La manipulation d'images n'est pas une nouvelle affaire, c'est la facilité avec laquelle tout un chacun peut le faire qui change la donne :
Il y a un an ou deux, pour ajouter un accident de voiture convaincant à une image, il aurait fallu du temps, de l'expertise, une bonne compréhension des calques Photoshop et l'accès à des logiciels coûteux. Ces obstacles ont disparu ; il suffit désormais d'un peu de texte, de quelques instants et d'un nouveau téléphone Pixel.
Google a renvoyé vers ses règles d'usage et assuré qu'il continuait à améliorer ses gardes-fous. Ce qui s'annonce comme un jeu du chat et de la souris, entre blocages et astuces pour les contourner. Le casse-tête étant de fournir un outil qui offre une grande liberté d'utilisation tout en courant derrière chaque abus ou détournement pour restreindre les possibilités de la fonction.
Pixel Studio : la fabrique d'images
L'autre nouveauté logicielle est le Pixel Studio pour créer, de zéro, des images à partir de prompts. On ne pourra pas demander la génération d'un humain, mais cela n'empêche pas d'autres débordements. Digital Trends a créé en un tournemain un Bob l'éponge sanglé dans un uniforme de nazi, Elmo de Sesame Street qui boit au volant, Mickey dans un costume d'esclavagiste ou l'ours Paddington crucifié. Rien de réaliste, mais tout ce qu'il faut pour affoler les propriétaires de ces personnages. Le site a fait aussi générer une scène où de tels personnages de fiction tenaient une arme dans une salle de classe avec des représentations d'étudiants au sol.
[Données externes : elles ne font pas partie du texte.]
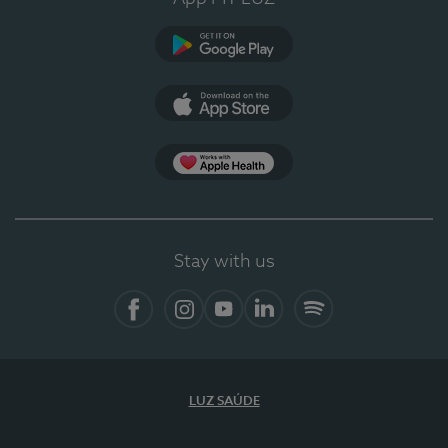
Google Play
App Store
App Apple Health
Stay with us
Facebook
Instagram
YouTube
LinkedIn
Spotify
LUZ SAÚDE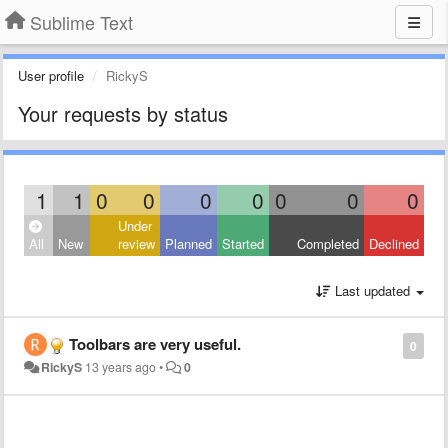
Sublime Text
User profile
RickyS
Your requests by status
1
1
0
0
0
0
0
0
0
Under
All
New
review
Planned
Started
Completed
Declined
Last updated
Toolbars are very useful.
0
RickyS
13 years ago
•
0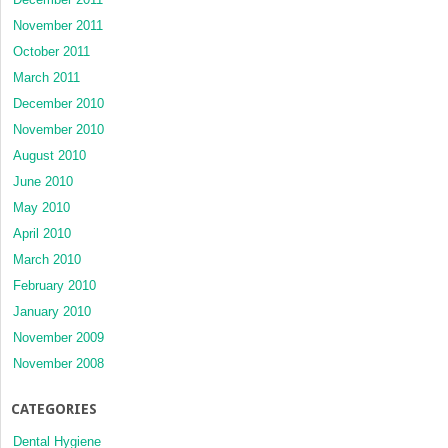
November 2011
October 2011
March 2011
December 2010
November 2010
August 2010
June 2010
May 2010
April 2010
March 2010
February 2010
January 2010
November 2009
November 2008
CATEGORIES
Dental Hygiene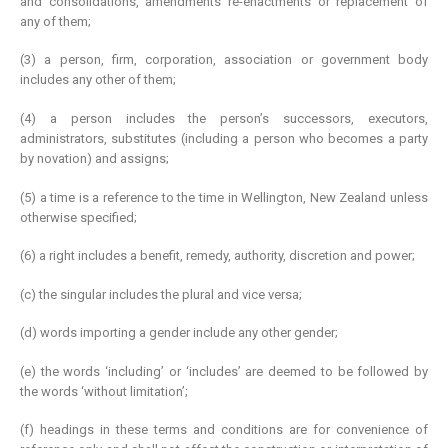
and consolidations, amendments re-enactments or replacement of
any of them;
(3) a person, firm, corporation, association or government body
includes any other of them;
(4) a person includes the person’s successors, executors,
administrators, substitutes (including a person who becomes a party
by novation) and assigns;
(5) a time is a reference to the time in Wellington, New Zealand unless
otherwise specified;
(6) a right includes a benefit, remedy, authority, discretion and power;
(c) the singular includes the plural and vice versa;
(d) words importing a gender include any other gender;
(e) the words ‘including’ or ‘includes’ are deemed to be followed by
the words ‘without limitation’;
(f) headings in these terms and conditions are for convenience of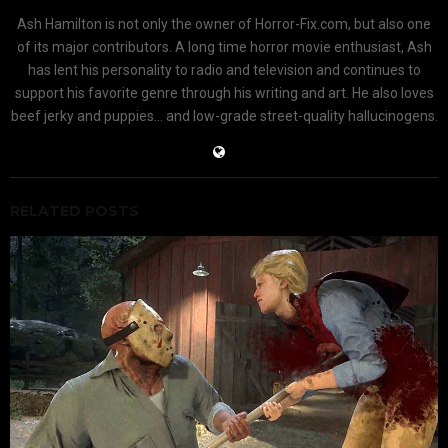
Ash Hamilton is not only the owner of Horror-Fix.com, but also one
of its major contributors. A long time horror movie enthusiast, Ash
has lent his personality to radio and television and continues to
support his favorite genre through his writing and art. He also loves
beef jerky and puppies... and low-grade street-quality hallucinogens.
RELATED POSTS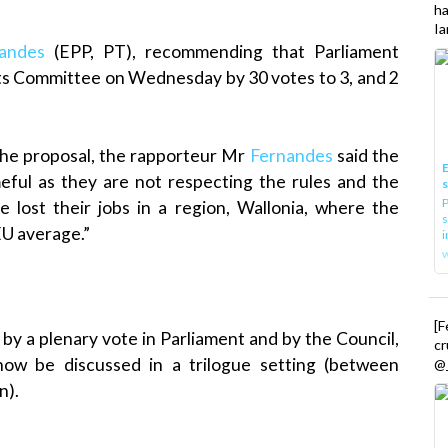
h
Ia
andes
(EPP, PT), recommending that Parliament
ts Committee on Wednesday by 30 votes to 3, and 2
the proposal, the rapporteur Mr
Fernandes
said the
E
meful as they are not respecting the rules and the
P
e lost their jobs in a region, Wallonia, where the
s
EU average.”
i
[
 by a plenary vote in Parliament and by the Council,
cr
 now be discussed in a trilogue setting (between
@_
n).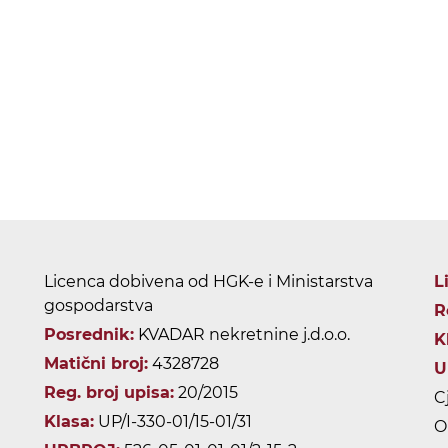
Licenca dobivena od HGK-e i Ministarstva
L
gospodarstva
R
Posrednik:
KVADAR nekretnine j.d.o.o.
K
Matični broj:
4328728
U
Reg. broj upisa:
20/2015
C
Klasa:
UP/I-330-01/15-01/31
O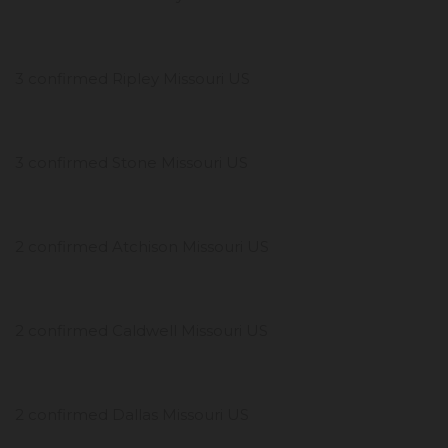
3 confirmed Ripley Missouri US
3 confirmed Stone Missouri US
2 confirmed Atchison Missouri US
2 confirmed Caldwell Missouri US
2 confirmed Dallas Missouri US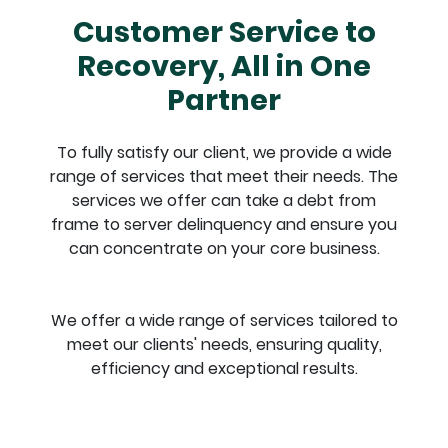
Customer Service to
Recovery, All in One
Partner
To fully satisfy our client, we provide a wide
range of services
that meet their needs. The
services we offer can take a debt
from
frame to server delinquency and ensure you
can
concentrate on your core business.
We offer a wide range of services tailored to
meet our clients'
needs, ensuring quality,
efficiency and exceptional results.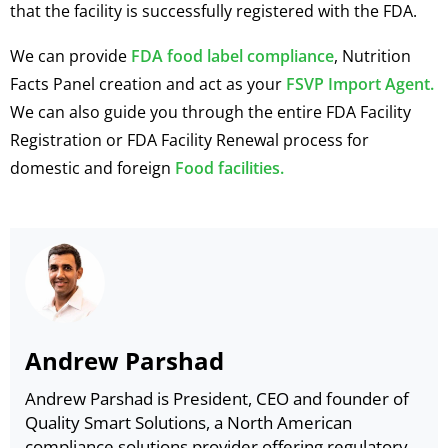
that the facility is successfully registered with the FDA.
We can provide
FDA food label compliance
, Nutrition
Facts Panel creation and act as your
FSVP Import Agent.
We can also guide you through the entire FDA Facility
Registration or FDA Facility Renewal process for
domestic and foreign
Food facilities.
Andrew Parshad
Andrew Parshad is President, CEO and founder of
Quality Smart Solutions, a North American
compliance solutions provider offering regulatory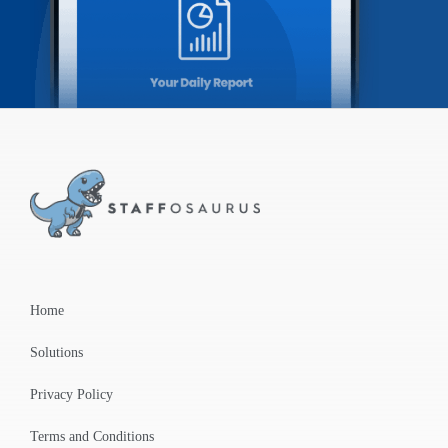
Home
Solutions
Privacy Policy
Terms and Conditions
L'utilisation des mêmes requêtes n'a donné aucun résultat avec le Copilot de Microsoft et même avec le Gemini de Google, note Digital Trends. Le site n'a pas obtenu d'explication de Google sur le pourquoi de cette différence de résultats entre deux outils de génération d'images de Google qui s'appuient pourtant sur le même modèle. Plus tard Google a bloqué les requêtes que Digital Trends lui avait soumises en exemple des détournements possibles. Elles ne pourront plus servir, mais c'est encore une course sans fin qui se profile.
Android Authority de son côté a constatéque des styles de rendus d'images avaient disparu des options entre deux versions : vintage, cyberpunk et realistic. Pour le rendu réaliste, Google a pu vouloir le mettre de côté pour éviter de mauvaises surprises, puisque même des images à l'allure cartoonesque sont susceptibles de faire polémiques.
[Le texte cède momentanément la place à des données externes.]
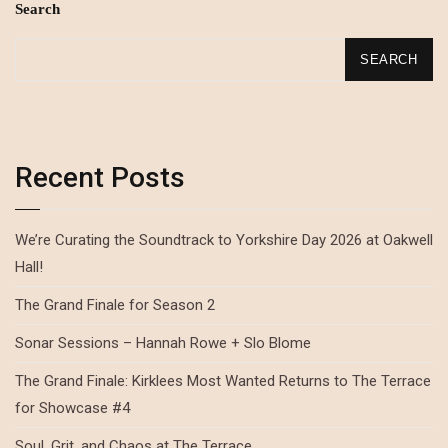
Search
SEARCH
Recent Posts
We’re Curating the Soundtrack to Yorkshire Day 2026 at Oakwell
Hall!
The Grand Finale for Season 2
Sonar Sessions – Hannah Rowe + Slo Blome
The Grand Finale: Kirklees Most Wanted Returns to The Terrace
for Showcase #4
Soul, Grit, and Chaos at The Terrace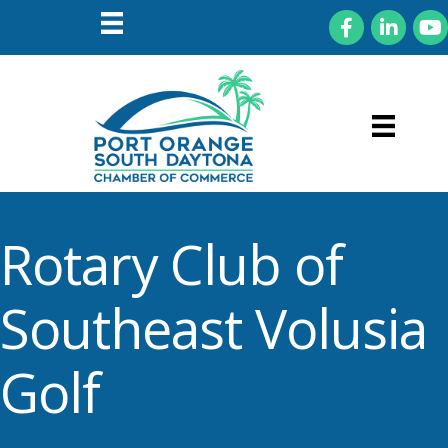
Facebook
LinkedIn
You
Rotary Club of
Southeast Volusia
Golf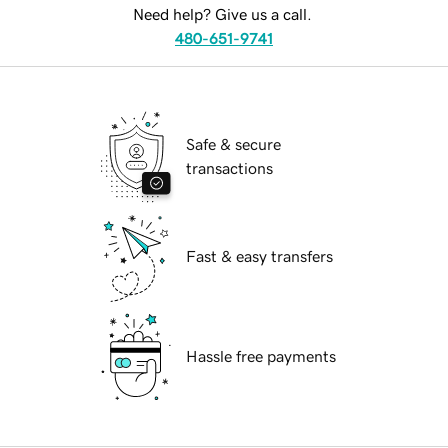
Need help? Give us a call.
480-651-9741
Safe & secure
transactions
Fast & easy transfers
Hassle free payments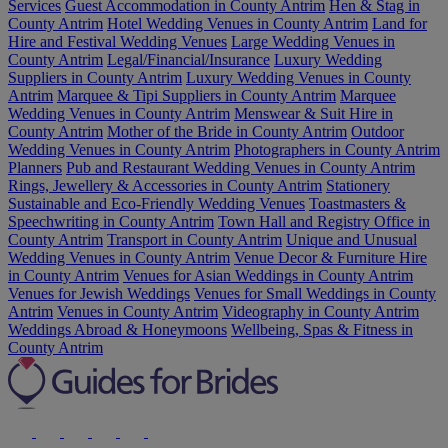
Services
Guest Accommodation in County Antrim
Hen & Stag in
County Antrim
Hotel Wedding Venues in County Antrim
Land for
Hire and Festival Wedding Venues
Large Wedding Venues in
County Antrim
Legal/Financial/Insurance
Luxury Wedding
Suppliers in County Antrim
Luxury Wedding Venues in County
Antrim
Marquee & Tipi Suppliers in County Antrim
Marquee
Wedding Venues in County Antrim
Menswear & Suit Hire in
County Antrim
Mother of the Bride in County Antrim
Outdoor
Wedding Venues in County Antrim
Photographers in County Antrim
Planners
Pub and Restaurant Wedding Venues in County Antrim
Rings, Jewellery & Accessories in County Antrim
Stationery
Sustainable and Eco-Friendly Wedding Venues
Toastmasters &
Speechwriting in County Antrim
Town Hall and Registry Office in
County Antrim
Transport in County Antrim
Unique and Unusual
Wedding Venues in County Antrim
Venue Decor & Furniture Hire
in County Antrim
Venues for Asian Weddings in County Antrim
Venues for Jewish Weddings
Venues for Small Weddings in County
Antrim
Venues in County Antrim
Videography in County Antrim
Weddings Abroad & Honeymoons
Wellbeing, Spas & Fitness in
County Antrim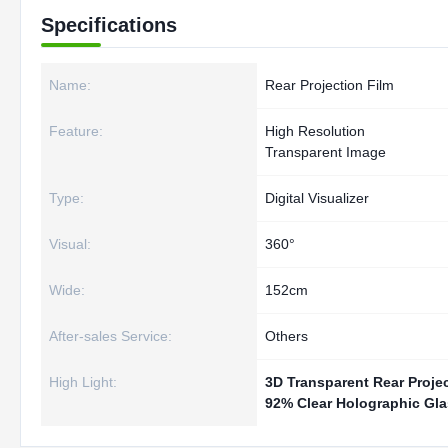
Specifications
Name:
Rear Projection Film
Feature:
High Resolution
Transparent Image
Type:
Digital Visualizer
Visual:
360°
Wide:
152cm
After-sales Service:
Others
High Light:
3D Transparent Rear Projec
92% Clear Holographic Gla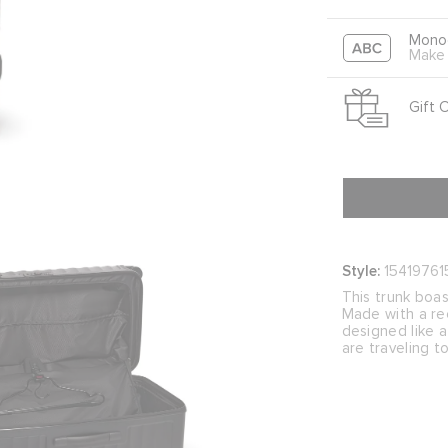
Mono
Make 
Gift 
Style:
15419761
This trunk boas
Made with a rec
designed like a
are traveling t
L'application Pixel Studio n'est pas sans rappeler Image Playground en préparation pour Apple Intelligence. Là aussi de simples requêtes permettront de générer des images. On en a vu assez peu à la WWDC et pas plus depuis, mais le descriptif des styles montrait que les images auraient un aspect artificiel marqué. L'interface donne à choisir entre trois options : Animation, Illustration et Croquis. Pas de visuel qui s'attache à reproduire le réel.
En dépit de cette précaution, l'exemple de Google prouve que les risques sont réels et que cette puissance se retrouve aujourd'hui entre les mains d'utilisateurs lambda, sans exiger aucune connaissance technique particulière. Apple va être attendue au tournant sitôt son propre logiciel lancé.